**Provided data**
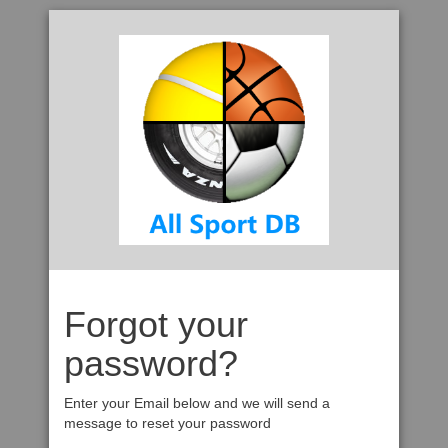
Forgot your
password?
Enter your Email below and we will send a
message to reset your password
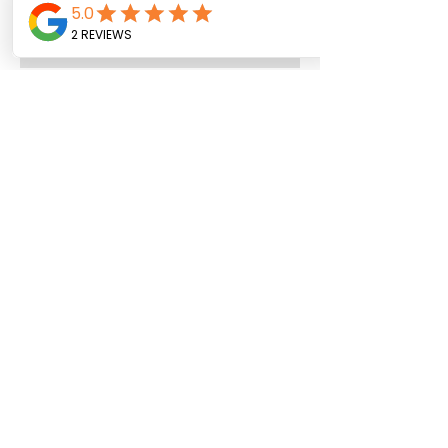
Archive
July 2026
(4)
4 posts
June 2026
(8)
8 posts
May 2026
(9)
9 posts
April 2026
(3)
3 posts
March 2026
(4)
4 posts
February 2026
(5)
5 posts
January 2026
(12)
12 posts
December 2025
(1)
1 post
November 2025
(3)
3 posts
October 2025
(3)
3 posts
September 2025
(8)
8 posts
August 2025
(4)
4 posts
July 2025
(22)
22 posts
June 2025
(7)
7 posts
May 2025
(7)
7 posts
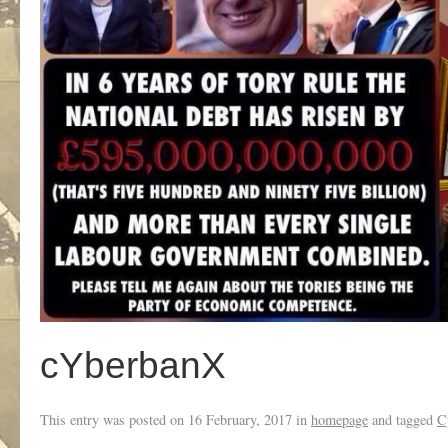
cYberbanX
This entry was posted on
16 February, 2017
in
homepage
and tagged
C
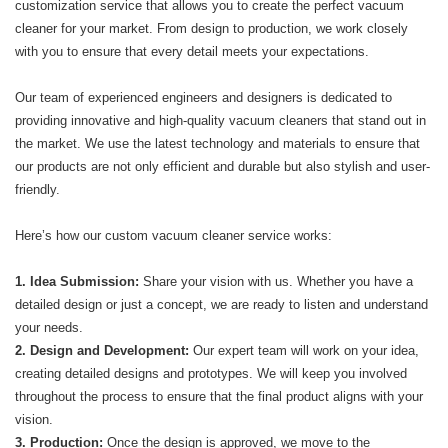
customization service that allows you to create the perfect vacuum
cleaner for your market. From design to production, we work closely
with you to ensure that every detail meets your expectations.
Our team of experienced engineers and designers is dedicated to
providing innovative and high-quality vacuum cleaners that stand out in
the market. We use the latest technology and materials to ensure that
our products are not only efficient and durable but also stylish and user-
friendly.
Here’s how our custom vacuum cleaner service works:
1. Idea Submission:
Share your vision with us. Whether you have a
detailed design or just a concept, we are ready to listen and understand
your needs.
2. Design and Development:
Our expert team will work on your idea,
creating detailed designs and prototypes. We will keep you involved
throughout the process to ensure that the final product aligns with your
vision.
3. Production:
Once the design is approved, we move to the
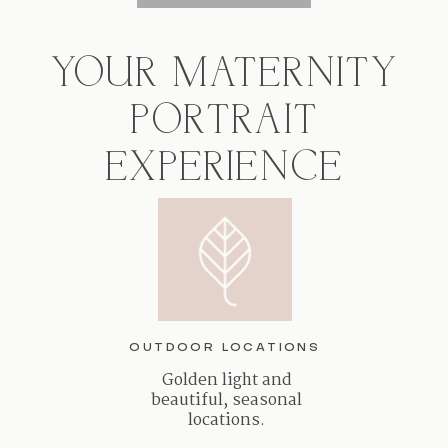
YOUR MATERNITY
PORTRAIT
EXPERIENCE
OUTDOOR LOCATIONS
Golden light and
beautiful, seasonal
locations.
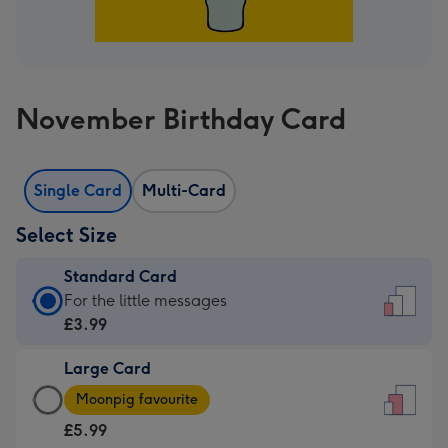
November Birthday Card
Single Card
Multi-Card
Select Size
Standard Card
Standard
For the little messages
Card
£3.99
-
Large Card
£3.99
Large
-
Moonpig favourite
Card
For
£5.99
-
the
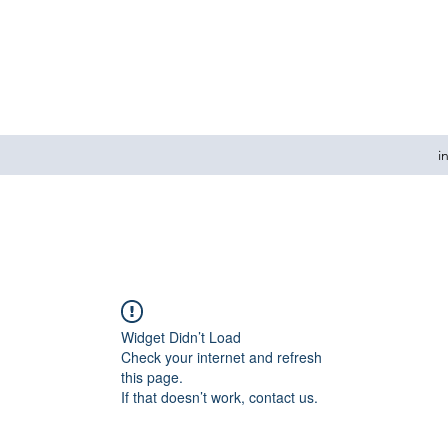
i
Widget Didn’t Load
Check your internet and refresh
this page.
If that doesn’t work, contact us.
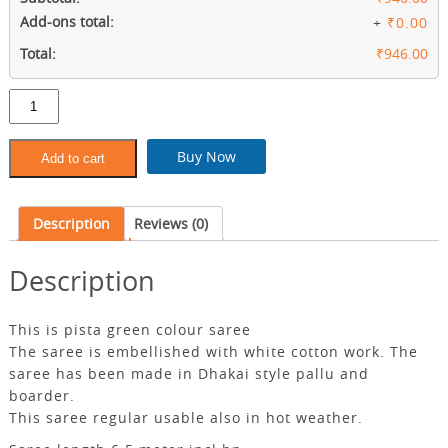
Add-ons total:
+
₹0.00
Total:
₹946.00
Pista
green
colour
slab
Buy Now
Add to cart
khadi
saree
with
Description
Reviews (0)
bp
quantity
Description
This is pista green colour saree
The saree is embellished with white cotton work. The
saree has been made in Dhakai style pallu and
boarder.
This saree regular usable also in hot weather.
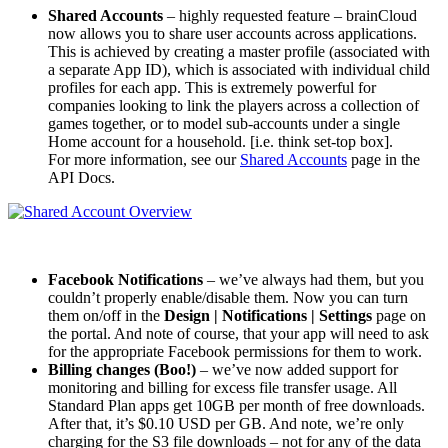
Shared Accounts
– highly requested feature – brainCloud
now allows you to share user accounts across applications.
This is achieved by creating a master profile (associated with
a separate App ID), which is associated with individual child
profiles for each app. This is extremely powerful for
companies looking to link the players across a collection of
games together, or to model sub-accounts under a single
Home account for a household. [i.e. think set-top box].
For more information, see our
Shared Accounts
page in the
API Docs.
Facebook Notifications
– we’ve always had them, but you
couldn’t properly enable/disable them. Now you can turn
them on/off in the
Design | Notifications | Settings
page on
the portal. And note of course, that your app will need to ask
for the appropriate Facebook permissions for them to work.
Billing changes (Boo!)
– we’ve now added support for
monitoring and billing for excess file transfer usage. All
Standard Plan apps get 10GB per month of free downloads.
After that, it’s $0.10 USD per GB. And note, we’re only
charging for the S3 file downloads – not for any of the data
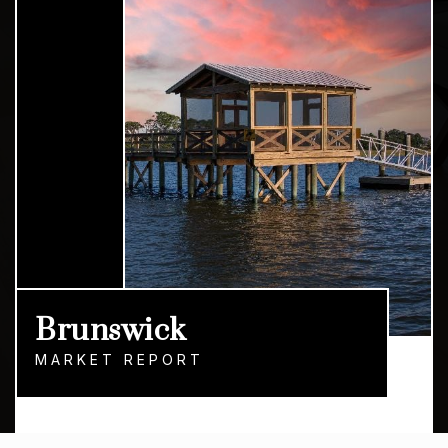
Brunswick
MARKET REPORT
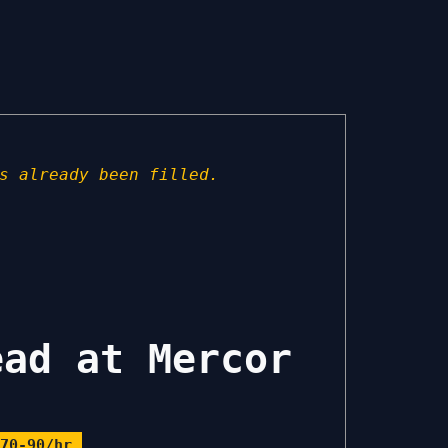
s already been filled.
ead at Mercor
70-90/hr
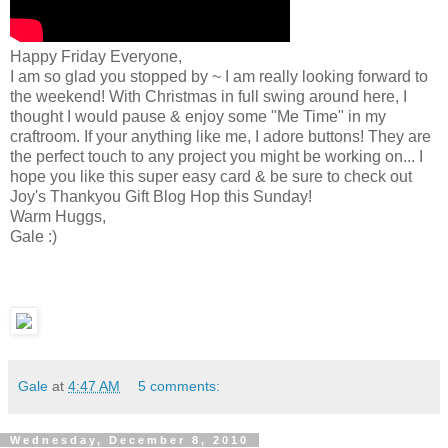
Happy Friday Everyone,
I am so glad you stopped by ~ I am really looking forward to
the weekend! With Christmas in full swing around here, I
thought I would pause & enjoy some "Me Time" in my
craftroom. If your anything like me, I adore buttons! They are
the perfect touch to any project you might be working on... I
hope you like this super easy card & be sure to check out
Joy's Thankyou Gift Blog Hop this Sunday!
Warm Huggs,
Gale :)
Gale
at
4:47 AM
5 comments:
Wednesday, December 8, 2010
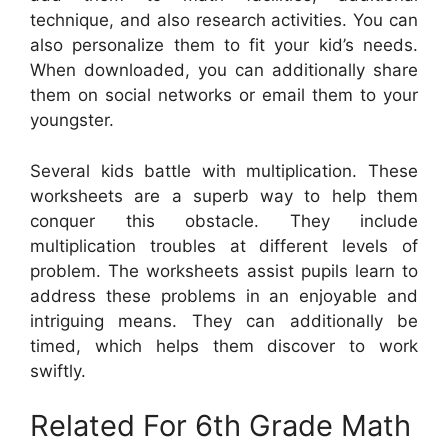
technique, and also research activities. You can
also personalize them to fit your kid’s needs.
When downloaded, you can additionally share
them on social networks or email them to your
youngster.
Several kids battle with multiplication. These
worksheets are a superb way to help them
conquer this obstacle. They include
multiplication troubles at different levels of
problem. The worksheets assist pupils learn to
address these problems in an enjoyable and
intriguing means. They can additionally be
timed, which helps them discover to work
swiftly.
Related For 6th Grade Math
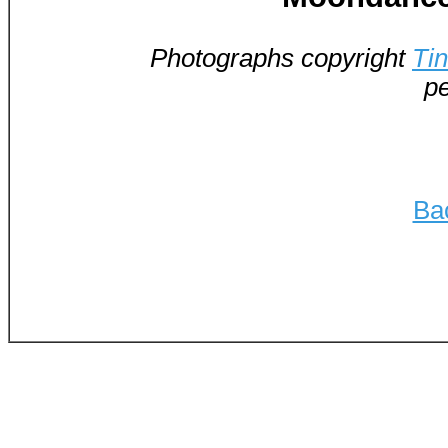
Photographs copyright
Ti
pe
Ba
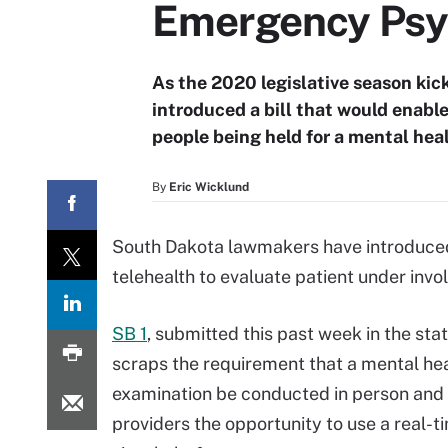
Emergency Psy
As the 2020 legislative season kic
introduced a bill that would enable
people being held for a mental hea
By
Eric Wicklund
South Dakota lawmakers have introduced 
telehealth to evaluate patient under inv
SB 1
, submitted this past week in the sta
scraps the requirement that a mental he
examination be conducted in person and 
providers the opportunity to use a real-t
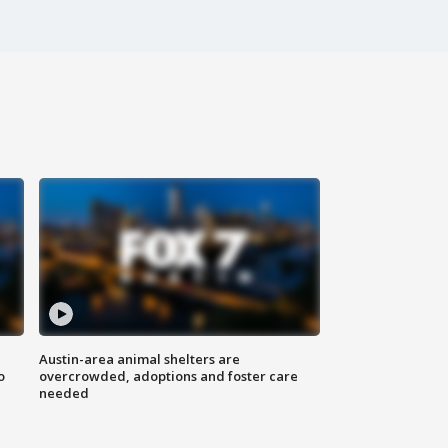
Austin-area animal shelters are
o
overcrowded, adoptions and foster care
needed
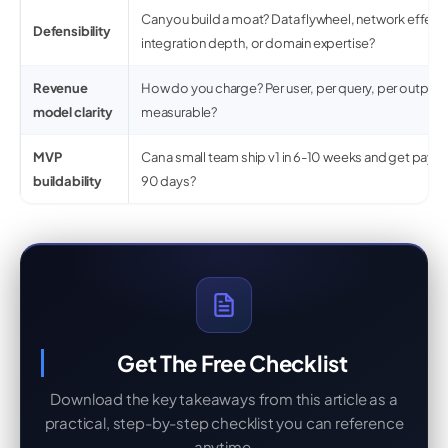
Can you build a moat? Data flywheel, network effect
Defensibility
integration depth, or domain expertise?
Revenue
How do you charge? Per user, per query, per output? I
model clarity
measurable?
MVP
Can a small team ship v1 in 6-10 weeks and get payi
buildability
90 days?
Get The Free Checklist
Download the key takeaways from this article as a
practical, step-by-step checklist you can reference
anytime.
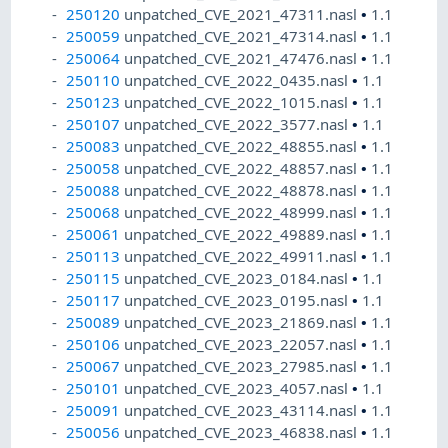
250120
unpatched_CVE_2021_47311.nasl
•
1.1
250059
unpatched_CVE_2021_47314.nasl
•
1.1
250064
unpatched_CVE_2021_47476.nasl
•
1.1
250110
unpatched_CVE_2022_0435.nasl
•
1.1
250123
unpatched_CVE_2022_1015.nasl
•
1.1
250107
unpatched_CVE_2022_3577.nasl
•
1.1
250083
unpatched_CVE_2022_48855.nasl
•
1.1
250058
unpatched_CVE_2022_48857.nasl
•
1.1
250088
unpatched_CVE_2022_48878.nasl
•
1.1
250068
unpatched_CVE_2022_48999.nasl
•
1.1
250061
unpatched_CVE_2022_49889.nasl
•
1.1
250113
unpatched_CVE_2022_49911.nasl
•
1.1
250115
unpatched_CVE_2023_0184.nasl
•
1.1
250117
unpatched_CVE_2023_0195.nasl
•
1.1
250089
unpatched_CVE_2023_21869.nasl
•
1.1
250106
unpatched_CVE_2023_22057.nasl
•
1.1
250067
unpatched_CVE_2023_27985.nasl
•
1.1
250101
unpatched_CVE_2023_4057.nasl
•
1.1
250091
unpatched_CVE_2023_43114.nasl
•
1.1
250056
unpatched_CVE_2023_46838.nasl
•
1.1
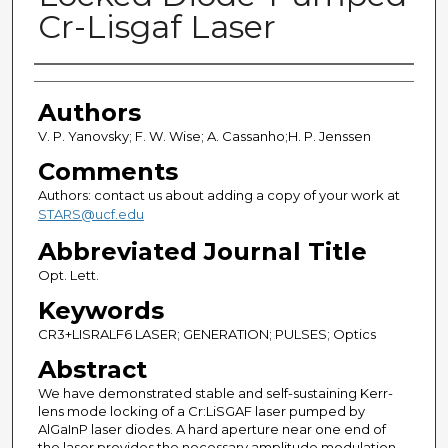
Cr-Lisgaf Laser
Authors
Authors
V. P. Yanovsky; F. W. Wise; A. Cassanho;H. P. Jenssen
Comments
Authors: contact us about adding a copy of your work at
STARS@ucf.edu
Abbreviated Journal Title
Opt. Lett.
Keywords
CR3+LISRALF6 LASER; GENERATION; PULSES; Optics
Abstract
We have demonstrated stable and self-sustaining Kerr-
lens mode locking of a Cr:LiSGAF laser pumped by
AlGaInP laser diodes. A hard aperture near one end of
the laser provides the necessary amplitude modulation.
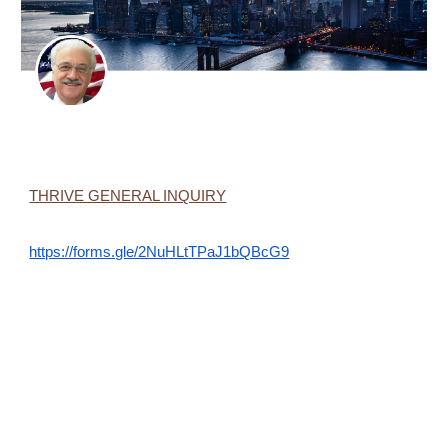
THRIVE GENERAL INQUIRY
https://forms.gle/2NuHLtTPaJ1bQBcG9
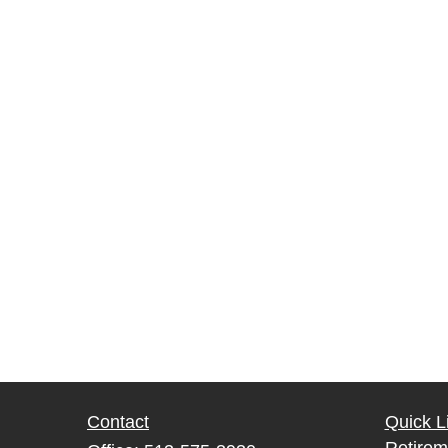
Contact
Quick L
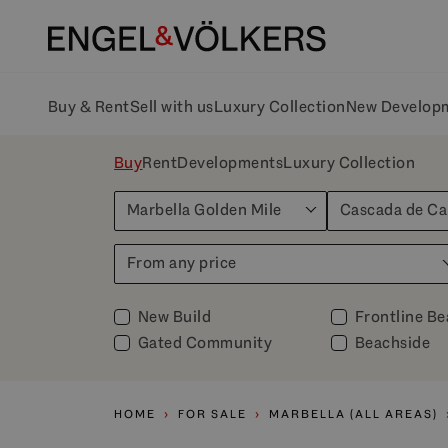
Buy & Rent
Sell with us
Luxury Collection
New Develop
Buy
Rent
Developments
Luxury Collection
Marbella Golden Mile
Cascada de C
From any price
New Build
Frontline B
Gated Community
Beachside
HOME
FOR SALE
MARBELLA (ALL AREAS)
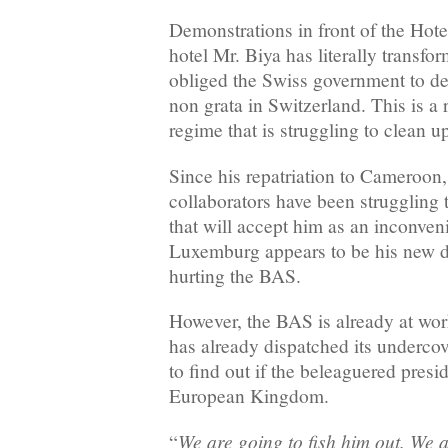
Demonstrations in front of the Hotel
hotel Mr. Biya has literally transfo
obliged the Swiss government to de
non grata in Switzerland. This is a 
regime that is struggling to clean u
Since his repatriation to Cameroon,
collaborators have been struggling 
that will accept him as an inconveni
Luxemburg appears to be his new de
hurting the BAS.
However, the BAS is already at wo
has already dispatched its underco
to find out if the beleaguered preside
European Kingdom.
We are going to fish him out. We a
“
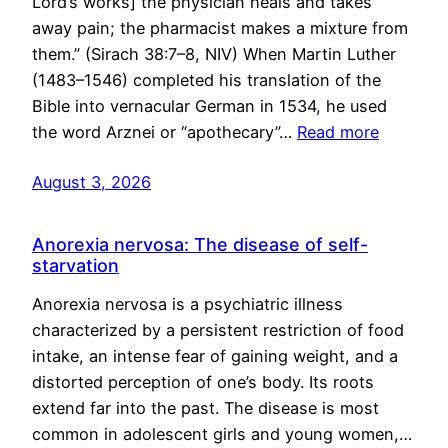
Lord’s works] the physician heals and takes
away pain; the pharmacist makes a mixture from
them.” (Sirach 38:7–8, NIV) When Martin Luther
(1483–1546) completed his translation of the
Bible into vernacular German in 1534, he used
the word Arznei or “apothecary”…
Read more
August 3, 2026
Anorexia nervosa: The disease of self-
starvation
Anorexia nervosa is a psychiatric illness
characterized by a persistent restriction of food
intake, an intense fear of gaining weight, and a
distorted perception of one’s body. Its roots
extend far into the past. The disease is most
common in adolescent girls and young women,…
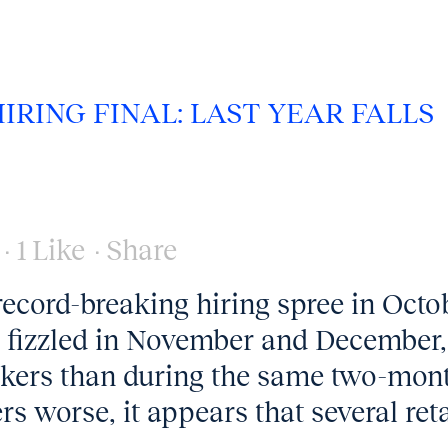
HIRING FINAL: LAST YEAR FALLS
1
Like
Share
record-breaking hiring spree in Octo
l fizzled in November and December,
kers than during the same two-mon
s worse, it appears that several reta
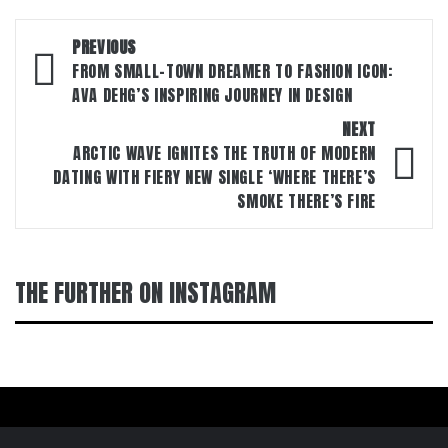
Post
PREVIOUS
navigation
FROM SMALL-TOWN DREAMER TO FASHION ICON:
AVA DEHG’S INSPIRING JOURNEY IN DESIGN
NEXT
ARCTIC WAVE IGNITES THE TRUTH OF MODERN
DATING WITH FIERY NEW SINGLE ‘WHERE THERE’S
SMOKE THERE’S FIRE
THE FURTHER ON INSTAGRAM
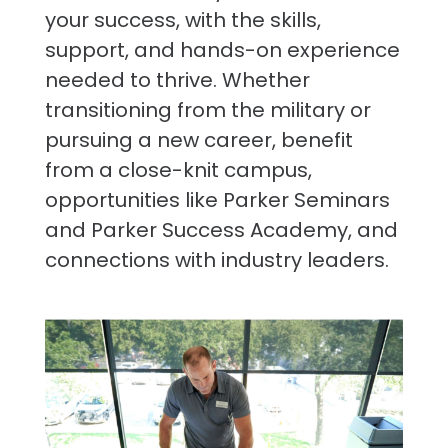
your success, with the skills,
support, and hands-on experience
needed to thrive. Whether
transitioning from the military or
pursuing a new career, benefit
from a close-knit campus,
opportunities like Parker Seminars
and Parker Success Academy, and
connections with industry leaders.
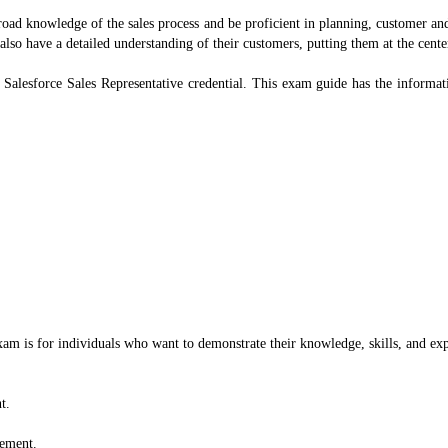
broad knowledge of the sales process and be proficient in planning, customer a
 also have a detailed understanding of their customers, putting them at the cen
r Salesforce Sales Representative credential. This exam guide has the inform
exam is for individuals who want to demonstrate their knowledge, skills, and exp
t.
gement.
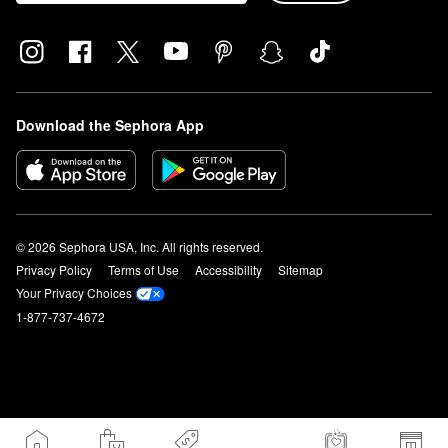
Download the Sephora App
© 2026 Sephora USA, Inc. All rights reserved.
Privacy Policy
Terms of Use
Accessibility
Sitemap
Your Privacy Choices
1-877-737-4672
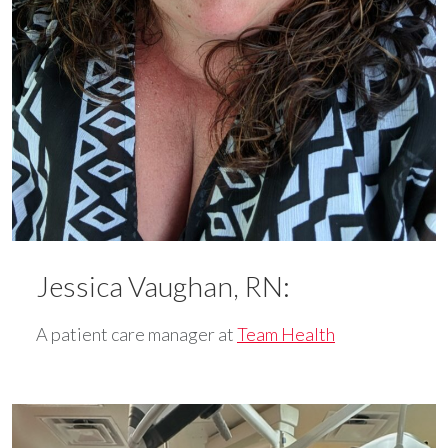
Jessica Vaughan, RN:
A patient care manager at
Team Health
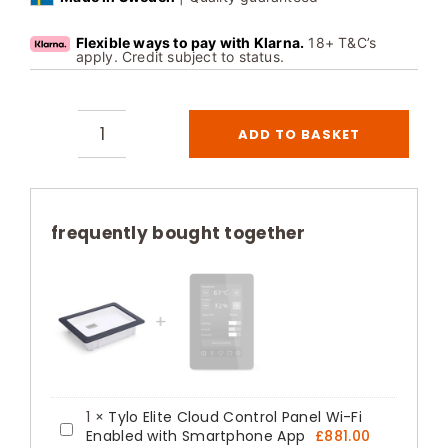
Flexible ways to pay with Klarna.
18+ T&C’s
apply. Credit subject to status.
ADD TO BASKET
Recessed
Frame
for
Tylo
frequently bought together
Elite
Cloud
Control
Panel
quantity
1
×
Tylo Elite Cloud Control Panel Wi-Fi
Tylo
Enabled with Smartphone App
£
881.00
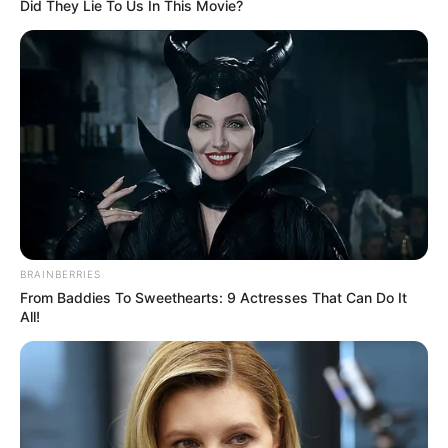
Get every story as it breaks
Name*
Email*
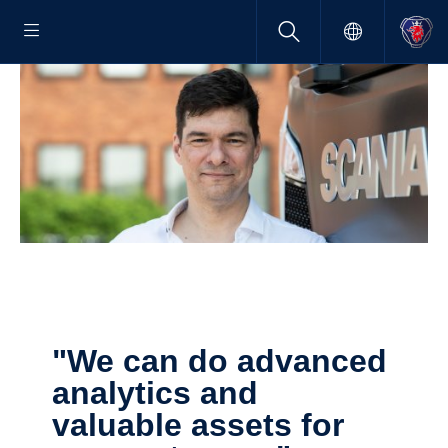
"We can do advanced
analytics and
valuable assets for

**Your goal**
The lines above starting at the one that contains "couldn’t properly enable/disable" and ending at the one that contains "Standard Plan apps" must be transcribed exactly, and no other lines may appear.

**Result of this exercise**
couldn’t properly enable/disable them. Now you can turn
them on/off in the
Design | Notifications | Settings
page on
the portal. And note of course, that your app will need to ask
for the appropriate Facebook permissions for them to work.
Billing changes (Boo!)
– we’ve now added support for
monitoring and billing for excess file transfer usage. All
Standard Plan apps get 10GB per month of free downloads.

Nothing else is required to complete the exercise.